まだまだ普及率はわからないが、昨年末から(Spotifyは今年初頭から)定額配信も始まった事だし、新しくファンになってくれてる皆さんもこのアルバムに触れれる機会が多いかもしれない。1時間弱12〜13曲収録のアルバムでここまで楽曲の密度が濃い作品は他にあるのやら。定額配信だと曲ごとにつまみぐいをするのが普通かもしれないが、せっかくなのでフルコースでフルアルバムを堪能してみて欲しい。

フルアルバムの意義が揺らぐ、というのは定額配信の普及に伴い言われてきた事であって特別な事は特にない。アルバムでのリリースをやめプレイリスト主体に新曲をプロモーションする人も居る。ヒカルに関してはファン層の推移からして相変わらずアルバム重視、しかもCD主体という最早前時代的というフォーマットでこれからも推移していくだろう。人はなかなか慣れ親しんだフォーマットを変えようとはしない。こちらからしたらCDだって昔は"新しいフォーマット"だったんだが。30年以上前の話だからね。


というのはいつも言ってる話だな。今後はCDでアルバムをリリースするのはある程度継続しつつ、定額配信内でどうやって存在感をアピールするかも重要になってくる。オフィシャルのプレイリストにどれだけ需要があるかは未知数だが、過去20年近い財産があるのだからそれに応じたプレイリストを作っていくのも面白い。

今の流れでいくとなりくんとどう絡めていくか、というのも課題の一つだろう。まだファンの温度感として彼を全面的に応援しよう、とはなっていないかな。4月のフルアルバムの出来次第、そして次々と出演する夏フェスの評判次第、か。押し付けがましい抱き合わせはなりくんの評判もヒカルの評判も落とすのでくれぐれも慎重に。

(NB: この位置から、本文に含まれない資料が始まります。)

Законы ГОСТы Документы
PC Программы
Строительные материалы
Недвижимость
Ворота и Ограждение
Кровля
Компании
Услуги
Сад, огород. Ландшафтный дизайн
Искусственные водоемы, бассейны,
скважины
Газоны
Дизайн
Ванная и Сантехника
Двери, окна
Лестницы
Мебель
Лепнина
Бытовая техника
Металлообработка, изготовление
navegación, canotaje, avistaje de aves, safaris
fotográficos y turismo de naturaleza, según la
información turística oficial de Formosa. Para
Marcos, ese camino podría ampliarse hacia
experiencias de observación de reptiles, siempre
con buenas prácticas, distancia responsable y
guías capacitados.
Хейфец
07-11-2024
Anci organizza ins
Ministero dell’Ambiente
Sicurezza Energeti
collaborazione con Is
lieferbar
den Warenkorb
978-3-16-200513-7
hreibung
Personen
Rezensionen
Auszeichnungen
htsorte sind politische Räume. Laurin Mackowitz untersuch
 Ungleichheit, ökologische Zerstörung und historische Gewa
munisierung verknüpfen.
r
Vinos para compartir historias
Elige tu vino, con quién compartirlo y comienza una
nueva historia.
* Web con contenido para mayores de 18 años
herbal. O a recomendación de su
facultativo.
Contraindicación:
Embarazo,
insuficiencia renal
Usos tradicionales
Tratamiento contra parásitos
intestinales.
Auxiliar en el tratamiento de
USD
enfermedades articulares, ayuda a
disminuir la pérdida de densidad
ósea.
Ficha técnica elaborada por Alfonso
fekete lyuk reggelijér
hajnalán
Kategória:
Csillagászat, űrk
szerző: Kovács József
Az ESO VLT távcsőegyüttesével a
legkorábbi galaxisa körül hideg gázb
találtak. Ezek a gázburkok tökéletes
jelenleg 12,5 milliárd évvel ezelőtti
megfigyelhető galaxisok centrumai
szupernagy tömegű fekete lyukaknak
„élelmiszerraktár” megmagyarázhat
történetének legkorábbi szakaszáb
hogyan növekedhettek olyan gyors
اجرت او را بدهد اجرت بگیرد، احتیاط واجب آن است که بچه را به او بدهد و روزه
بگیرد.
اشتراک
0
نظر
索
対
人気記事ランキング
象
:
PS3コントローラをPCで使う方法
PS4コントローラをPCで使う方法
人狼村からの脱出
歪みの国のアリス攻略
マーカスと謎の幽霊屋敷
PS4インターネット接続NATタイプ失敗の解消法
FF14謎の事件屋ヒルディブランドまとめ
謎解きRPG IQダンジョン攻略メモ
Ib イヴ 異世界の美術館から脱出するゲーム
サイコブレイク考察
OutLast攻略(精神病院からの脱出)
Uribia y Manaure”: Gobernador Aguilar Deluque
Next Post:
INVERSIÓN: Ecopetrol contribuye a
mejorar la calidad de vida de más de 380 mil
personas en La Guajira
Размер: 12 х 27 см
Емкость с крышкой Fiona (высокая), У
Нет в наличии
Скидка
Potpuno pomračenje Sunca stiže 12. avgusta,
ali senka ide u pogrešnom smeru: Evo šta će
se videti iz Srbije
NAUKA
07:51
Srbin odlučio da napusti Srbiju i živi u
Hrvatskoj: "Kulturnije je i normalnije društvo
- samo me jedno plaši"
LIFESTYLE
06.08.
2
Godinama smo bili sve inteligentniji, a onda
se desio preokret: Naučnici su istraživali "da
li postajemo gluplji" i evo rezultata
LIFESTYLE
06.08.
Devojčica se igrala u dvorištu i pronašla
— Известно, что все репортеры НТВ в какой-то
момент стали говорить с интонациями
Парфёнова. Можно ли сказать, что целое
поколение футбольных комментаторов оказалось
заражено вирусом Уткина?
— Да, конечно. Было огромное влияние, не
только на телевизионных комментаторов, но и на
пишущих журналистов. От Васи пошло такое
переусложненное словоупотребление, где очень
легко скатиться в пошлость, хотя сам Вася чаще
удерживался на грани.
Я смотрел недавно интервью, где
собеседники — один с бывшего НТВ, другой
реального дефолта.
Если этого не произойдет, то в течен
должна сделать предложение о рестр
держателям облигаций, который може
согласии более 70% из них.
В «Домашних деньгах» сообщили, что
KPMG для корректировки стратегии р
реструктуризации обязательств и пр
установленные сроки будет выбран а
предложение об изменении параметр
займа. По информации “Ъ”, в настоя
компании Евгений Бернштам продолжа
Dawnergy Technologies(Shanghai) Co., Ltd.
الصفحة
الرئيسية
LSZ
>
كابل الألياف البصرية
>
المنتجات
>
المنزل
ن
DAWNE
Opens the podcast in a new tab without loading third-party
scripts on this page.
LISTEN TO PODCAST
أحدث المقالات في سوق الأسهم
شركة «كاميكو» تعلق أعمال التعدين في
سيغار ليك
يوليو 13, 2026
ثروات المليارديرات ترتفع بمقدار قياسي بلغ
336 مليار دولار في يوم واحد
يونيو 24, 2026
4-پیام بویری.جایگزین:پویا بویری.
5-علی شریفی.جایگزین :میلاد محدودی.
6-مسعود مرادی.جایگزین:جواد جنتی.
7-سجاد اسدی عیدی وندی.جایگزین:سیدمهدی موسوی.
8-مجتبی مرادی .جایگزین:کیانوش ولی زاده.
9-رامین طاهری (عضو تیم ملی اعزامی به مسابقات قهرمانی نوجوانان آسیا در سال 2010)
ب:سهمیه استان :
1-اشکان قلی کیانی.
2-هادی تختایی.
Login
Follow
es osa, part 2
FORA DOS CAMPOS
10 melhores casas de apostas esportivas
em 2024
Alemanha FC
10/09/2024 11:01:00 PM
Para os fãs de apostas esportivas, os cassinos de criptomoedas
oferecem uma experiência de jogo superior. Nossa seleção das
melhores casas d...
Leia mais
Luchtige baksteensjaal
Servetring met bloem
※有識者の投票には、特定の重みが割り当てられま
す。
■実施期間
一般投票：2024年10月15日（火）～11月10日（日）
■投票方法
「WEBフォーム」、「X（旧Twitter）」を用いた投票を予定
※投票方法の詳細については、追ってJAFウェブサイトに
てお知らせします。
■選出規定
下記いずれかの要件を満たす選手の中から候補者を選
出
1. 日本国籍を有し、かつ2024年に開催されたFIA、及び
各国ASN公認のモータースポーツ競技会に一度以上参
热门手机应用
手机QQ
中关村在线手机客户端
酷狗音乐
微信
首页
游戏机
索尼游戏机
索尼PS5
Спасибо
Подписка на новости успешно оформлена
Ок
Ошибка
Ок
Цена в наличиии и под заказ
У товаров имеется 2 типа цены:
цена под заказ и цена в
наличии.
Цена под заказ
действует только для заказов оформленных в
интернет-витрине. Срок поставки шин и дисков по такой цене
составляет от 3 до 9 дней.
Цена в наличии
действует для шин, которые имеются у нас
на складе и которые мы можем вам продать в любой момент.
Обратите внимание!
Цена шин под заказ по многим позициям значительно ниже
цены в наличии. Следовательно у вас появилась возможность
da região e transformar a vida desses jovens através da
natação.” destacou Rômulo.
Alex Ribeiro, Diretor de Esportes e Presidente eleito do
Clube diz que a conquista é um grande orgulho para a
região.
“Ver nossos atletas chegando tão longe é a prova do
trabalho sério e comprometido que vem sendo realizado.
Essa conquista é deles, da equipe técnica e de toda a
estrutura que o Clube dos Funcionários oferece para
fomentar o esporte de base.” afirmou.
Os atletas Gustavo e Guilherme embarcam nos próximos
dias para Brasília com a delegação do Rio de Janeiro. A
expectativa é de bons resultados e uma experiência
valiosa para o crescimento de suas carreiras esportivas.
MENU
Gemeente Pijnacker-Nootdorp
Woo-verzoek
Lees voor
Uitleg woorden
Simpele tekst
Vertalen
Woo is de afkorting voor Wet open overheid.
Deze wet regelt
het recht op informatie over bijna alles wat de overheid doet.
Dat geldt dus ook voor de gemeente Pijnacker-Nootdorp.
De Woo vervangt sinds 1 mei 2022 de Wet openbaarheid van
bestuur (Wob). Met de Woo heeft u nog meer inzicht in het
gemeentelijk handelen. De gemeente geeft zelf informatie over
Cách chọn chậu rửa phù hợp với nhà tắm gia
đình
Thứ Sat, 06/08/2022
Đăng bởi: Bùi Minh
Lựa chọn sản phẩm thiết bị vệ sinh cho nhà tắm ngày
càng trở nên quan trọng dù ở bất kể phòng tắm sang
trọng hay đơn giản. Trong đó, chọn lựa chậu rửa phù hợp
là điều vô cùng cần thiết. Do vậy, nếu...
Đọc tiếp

シングル曲のダウンロード配信販売ですら馴染めない層が一定数居る中でストリーミングオンリーをなりくんのみならずヒカルも始めないかという懸念はある。突然ダウンロード配信販売が無くなる事は考えられないが、例えばストリーミング先行程度ならあるかもしれない。特に『誓い』&『Don't Think Twice』に関してはゲームのプロモーションが世界規模である事からある程度公開方法に縛りがかかるかもしれない。いずれはCDアルバムに収録されるのだから、というのは真実としても、「いち早く」とか「一刻を争って」とかいう気持ちが強い向きは、Spotifyでもどこでもいいからまずは何かの定額配信サービスを試してみるのがよいだろう。